Nous avons parlé avec des producteurs de vins, de pâté, d’hydromel même ! Tous partagent les mêmes couleurs, le jaune des champs de blé des steppes ukrainiennes et le bleu du ciel à l’horizon. Tous marchent à l’unisson sur la place de l’Indépendance. Tous ne demandent qu’à vivre pleinement, qu’à faire l’amour, qu’à faire des enfants, car tout va bien. Ou plutôt tout va mieux depuis ce jour précisément. Volodymyr Zelensky, humoriste et acteur a mis en oeuvre son scénario pour enfiler son costume d’homme d’Etat de l’autre côté de l’écran. Il est élu Président alors que nous sommes là, au coeur de l’Histoire, spectateurs de la ferveur de tout un pays dans les rues de la capitale. Nous ne savions même pas que des élections avaient lieu, mais le frisson qui a soulevé les foules a également parcouru nos corps étrangers. Le jeune Président, sérieux désormais, veut tourner une page grise et froissée, en écrire une nouvelle, blanche, souveraine, libre, indépendante. Il a tout un pays derrière lui et nous aussi, qui nous joignons aux sourires et aux bras levés. Quelques semaines plus tard, quand nous serons partis, c'est Orelsan et Oxmo Puccino qui suivront nos traces (coincidence) pour tourner, entre les tours de ces millions de visages, le clip « j’ai réussi ma life ». Des mots que Kiev pouvait chanter haut et fort.

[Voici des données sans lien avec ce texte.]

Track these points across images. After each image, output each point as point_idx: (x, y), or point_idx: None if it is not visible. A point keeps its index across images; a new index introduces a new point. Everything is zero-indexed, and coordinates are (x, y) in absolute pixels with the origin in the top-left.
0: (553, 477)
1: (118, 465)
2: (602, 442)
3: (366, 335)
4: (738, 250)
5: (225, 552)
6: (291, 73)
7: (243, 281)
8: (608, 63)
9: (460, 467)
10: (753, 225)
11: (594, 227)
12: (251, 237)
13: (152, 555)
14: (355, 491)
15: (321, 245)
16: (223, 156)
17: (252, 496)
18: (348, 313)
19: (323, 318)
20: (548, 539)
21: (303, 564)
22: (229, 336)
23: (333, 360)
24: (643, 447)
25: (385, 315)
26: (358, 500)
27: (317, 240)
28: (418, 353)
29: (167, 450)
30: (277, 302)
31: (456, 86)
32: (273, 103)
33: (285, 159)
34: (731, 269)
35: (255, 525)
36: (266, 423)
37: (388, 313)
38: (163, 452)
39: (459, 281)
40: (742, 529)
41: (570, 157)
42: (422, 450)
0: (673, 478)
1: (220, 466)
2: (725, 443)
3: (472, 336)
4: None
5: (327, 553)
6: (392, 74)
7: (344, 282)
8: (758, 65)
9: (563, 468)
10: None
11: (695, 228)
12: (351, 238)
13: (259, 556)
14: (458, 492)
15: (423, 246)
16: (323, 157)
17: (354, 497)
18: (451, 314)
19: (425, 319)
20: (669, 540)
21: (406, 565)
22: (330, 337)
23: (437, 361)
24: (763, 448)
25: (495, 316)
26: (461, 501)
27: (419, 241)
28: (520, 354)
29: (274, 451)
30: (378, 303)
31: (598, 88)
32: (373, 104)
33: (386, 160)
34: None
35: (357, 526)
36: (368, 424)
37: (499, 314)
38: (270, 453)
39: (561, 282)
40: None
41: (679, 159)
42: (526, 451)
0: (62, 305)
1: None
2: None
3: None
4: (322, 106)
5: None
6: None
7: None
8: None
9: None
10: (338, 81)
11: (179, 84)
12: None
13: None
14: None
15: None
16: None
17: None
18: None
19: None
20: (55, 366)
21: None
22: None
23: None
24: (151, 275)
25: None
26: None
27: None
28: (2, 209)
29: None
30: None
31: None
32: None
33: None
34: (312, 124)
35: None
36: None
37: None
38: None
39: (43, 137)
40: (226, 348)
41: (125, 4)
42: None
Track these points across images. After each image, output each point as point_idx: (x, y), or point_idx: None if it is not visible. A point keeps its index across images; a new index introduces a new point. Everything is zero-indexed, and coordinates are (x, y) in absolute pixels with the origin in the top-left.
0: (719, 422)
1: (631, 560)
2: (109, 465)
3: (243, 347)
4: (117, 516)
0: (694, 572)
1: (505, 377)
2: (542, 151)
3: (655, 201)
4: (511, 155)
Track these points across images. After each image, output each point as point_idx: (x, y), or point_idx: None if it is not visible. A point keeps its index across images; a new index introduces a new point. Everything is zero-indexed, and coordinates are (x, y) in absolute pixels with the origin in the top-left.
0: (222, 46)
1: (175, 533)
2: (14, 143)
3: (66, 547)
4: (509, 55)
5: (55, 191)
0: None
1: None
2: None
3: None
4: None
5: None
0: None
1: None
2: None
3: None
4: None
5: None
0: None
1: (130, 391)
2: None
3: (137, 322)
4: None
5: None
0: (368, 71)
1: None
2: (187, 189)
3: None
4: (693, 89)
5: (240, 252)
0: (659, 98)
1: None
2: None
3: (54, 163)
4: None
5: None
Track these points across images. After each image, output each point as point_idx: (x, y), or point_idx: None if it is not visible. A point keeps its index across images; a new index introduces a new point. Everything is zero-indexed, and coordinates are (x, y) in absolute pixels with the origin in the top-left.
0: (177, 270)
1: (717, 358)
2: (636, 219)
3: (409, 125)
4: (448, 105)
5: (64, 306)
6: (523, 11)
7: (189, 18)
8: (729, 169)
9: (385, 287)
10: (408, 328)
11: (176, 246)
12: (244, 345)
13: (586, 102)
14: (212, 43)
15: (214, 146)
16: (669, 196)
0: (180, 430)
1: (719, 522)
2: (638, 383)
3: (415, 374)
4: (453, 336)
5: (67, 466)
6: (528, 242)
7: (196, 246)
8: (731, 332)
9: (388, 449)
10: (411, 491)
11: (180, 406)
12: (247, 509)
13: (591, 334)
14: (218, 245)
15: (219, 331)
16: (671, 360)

Il n’est plus rien de cette ferveur.

Je pense à tous ces jeunes, heureux et ambitieux, avec qui nous avons trinqué à la vie, à la paix, à l’avenir. À toutes ces familles, trainant le pas le long du Dniepr, avec qui nous avons respiré à pleins poumons le printemps fraichement débarqué, les yeux fermés, éblouis par le soleil bas. À tous ces artistes, artisans, commerçants qui ont partagé avec nous leur sourire, leur passion et leur optimisme. Que font-ils aujourd’hui ? Sont-ils debout, à fuir vers une frontière invisible ? Sont-ils allongés, terrés sous la ville ? Sont-ils accroupis, arme au poing derrière une barricade ? Sont-ils à genoux, à prier pour un miracle ? Rien de cela pour moi n’est concevable, encore moins acceptable.

Et nous, on fait quoi ?

On envoie quelques euros par SMS, au numéro qui s’affiche en bas de l’écran pendant le JT de 20h. On se demande ce qu’on attend pour leur tendre une main et repousser la folie d’une autre. On ne s'imagine pas faire partie des Livres d'Histoire.